Дело в том, что в последнее время ей стал сниться Юра. Он никогда ей не снился, она старалась не вспоминать о нем – ни плохо, ни хорошо, она просто вычеркнула его из своей жизни. А тут он явился во сне… Наверное, причиной тому были события последнего времени, когда совершенно неожиданно выяснилось, что Юра и не думал кончать жизнь самоубийством.
Его убили. Убил человек, сошедший с ума от любви к фамм фаталь Ложкиной.
– Так ему и надо… – мстительно заметила Раиса Романовна, которой Нина рассказала всю эту историю. – Твоего Юру бог наказал!
– Убили или сам выпрыгнул с балкона – какая теперь разница, результат-то один… – недовольно поправила ее Нина. Чрезмерная эмоциональность матери ее угнетала.

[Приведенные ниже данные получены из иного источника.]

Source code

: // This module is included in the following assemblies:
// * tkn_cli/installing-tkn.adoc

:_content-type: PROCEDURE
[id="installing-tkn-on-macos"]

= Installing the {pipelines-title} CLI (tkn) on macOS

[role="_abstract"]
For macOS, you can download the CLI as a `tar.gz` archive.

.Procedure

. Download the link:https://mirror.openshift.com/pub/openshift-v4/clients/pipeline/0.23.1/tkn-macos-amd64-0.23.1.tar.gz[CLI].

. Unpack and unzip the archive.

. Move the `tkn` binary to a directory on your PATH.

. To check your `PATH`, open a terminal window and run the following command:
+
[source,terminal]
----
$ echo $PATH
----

Во снах Нины Юра Пересветов садился где-нибудь неподалеку и сидел, качая ногой – молча. То ли упрекнуть хотел Нину, то ли, наоборот, – попросить прощения.
Сначала Нина не обращала на это внимания и, просыпаясь, быстро забывала о Юре. Но потом ее, что называется, допекло. И она (в своих снах опять же) стала приставать к покойному жениху с расспросами – что, дескать, тебе надо и почему ты ко мне привязался?
Юра не отвечал, продолжая качать ногой. У него было худое, печальное лицо – совсем как при жизни, зеленые глаза и волосы до плеч, покрытые серебристыми чешуйками перхоти.
«А что, на том свете приличных парикмахеров нет, что ли?» – как-то язвительно заметила Нина. Она к тому времени уже начала злиться, и теперь даже днем перед ней стояли зеленые Юрины глаза.